I then suggested that the racism the Inquirer's More Perfect Union team is hunting for may be lurking right under their collective noses.

"Only racists who are blind would continue to support Larry Krasner in his campaign to destroy the criminal justice system, as well as the minority community," I wrote, "in the face of a mountain of facts that show what a disaster he has been." 


  1. Asking for a friend. How long is Krasner going to enable some of his top paid staff to continue to commit tax fraud by living in the suburbs and in NJ??? Feds what are u waiting for? Also Insurance Fraud????

    1. For as long as they can.
      Well, they don't want to live in Philadelphia. It's so dangerous and violent.
      We can't truly blame them.

  2. "I just don’t think indicting the Inquirer for decades-old racism is going to accomplish anything positive," I wrote back. "How does this help today’s residents?"

    Ralph: Your are wise. Such a project's only aim is to bolster incompetent white politicians, like Jim Kenney, who serve the rich tax avoiding developer and the vile institutions like the University of Pennsylvania.
    As we know, the mostly white staffed Inquirer is neither interested or cares about racism. If they did care, they would reflect and report on the shameful legacy of the Annnenberg family, who used the paper to protect and grow their own financial interest, protect their friends (like Frank Rizzo and Shafer) and punish their enemies, like Milton Shapp.

    The Inquirer has proven itself corrupt and incapable of doing any good, save for the 1%.

    The Inquirer: Funded by Billionaires to Serve Oligarchs.

  3. The lovely Jim Kenney will be the first edition's centerfold!
    Then Police Chief Pretty Feet & Hands will be on the spread.
    Followed by that little minx Krasner.

  4. Good work, Ralph.
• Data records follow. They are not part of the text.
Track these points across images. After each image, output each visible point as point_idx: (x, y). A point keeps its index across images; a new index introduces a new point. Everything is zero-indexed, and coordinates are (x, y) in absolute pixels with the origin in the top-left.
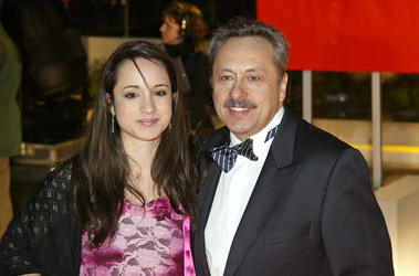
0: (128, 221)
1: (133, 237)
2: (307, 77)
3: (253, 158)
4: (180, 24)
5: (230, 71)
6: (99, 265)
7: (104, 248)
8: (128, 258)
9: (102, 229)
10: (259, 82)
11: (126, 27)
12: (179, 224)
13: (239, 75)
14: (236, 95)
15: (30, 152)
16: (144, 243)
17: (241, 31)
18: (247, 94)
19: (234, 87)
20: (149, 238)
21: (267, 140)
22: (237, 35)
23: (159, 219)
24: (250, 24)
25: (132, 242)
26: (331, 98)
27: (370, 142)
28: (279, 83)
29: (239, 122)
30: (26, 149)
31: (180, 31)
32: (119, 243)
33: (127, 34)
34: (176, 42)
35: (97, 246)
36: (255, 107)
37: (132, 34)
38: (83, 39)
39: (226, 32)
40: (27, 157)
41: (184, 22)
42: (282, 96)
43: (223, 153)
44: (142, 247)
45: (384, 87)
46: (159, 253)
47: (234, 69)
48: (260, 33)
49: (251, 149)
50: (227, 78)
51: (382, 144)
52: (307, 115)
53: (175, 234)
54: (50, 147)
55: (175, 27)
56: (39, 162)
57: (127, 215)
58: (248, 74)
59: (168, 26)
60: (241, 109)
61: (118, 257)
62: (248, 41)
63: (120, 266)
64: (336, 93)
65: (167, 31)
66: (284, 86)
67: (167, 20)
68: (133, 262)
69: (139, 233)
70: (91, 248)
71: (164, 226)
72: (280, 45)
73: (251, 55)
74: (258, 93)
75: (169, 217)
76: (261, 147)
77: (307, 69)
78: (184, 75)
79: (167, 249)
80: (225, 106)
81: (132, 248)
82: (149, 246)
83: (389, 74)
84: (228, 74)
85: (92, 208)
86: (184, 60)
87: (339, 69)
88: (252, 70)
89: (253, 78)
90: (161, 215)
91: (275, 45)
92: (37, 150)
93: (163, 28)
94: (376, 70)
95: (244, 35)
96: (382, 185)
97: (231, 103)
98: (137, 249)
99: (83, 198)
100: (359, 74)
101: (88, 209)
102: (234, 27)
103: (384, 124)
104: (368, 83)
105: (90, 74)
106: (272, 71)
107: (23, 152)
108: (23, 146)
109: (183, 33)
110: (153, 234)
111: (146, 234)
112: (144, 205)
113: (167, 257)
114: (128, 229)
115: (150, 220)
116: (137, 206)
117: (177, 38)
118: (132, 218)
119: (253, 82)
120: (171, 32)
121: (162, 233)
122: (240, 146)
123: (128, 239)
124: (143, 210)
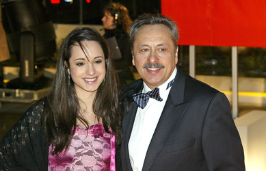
0: (77, 138)
1: (80, 148)
2: (192, 49)
4: (114, 16)
6: (58, 165)
8: (76, 161)
11: (81, 18)
12: (108, 140)
14: (152, 61)
15: (22, 95)
16: (86, 151)
17: (151, 21)
18: (158, 60)
19: (150, 55)
20: (89, 148)
21: (167, 88)
23: (96, 137)
25: (79, 151)
26: (207, 63)
27: (231, 90)
28: (175, 52)
30: (19, 93)
31: (114, 20)
32: (71, 152)
33: (81, 22)
34: (112, 28)
36: (163, 67)
37: (85, 22)
38: (54, 25)
40: (19, 98)
41: (116, 15)
42: (177, 60)
43: (140, 97)
44: (85, 154)
45: (240, 56)
46: (95, 158)
47: (150, 45)
49: (158, 94)
51: (238, 91)
52: (192, 73)
53: (106, 146)
54: (34, 91)
55: (111, 18)
56: (27, 101)
57: (76, 134)
58: (158, 47)
59: (107, 18)
60: (155, 69)
61: (70, 160)
63: (71, 166)
64: (210, 59)
65: (106, 21)
67: (106, 14)
68: (79, 163)
69: (83, 145)
71: (99, 141)
74: (165, 59)
75: (102, 136)
76: (164, 92)
77: (192, 44)
78: (117, 48)
79: (100, 155)
80: (144, 68)
81: (79, 154)
82: (90, 153)
83: (243, 48)
87: (212, 45)
88: (161, 45)
89: (162, 50)
90: (97, 134)
92: (26, 94)
93: (104, 19)
94: (234, 45)
96: (238, 116)
98: (82, 155)
99: (50, 123)
100: (224, 48)
101: (53, 131)
103: (240, 79)
104: (229, 53)
105: (58, 47)
107: (17, 95)
108: (17, 91)
109: (116, 22)
110: (92, 146)
111: (88, 146)
112: (87, 129)
113: (100, 160)
114: (76, 143)
115: (91, 138)
116: (83, 129)
117: (112, 25)
118: (79, 136)
119: (162, 53)
120: (109, 21)
121: (97, 146)
122: (151, 92)
123: (76, 149)
124: (86, 132)
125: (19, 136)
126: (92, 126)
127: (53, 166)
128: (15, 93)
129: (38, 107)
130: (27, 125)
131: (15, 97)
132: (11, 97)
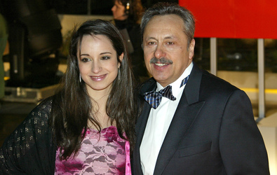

You put principle over money. I am not optimistic about the city or the country in general. There is far too much subjugation of many ugly truths to the candyland of leftist political ideology. The facts that such people conveniently ignore are so obvious that their denials cannot simply be blamed on stupidity but the rancid creed of the failed international left. Its penetration into our society has caused many serious problems, well personified by Philly's current DA, a disgraceful human being. So the slaughter continues while the Inquirer defiles it's own name. Pathetic. Seriously, I don't know how you stay with your efforts to expose this nonsense, my compliments.

  5. What this being practiced on Inquirer employees is akin to humiliating them for Crimea they didn't do.

    Ìf the Inky continues with this self examination so well practiced in Cambodia where 2M people were bulgeoned to death.

  6. 'Institutional racism'? Just another WOKE myth.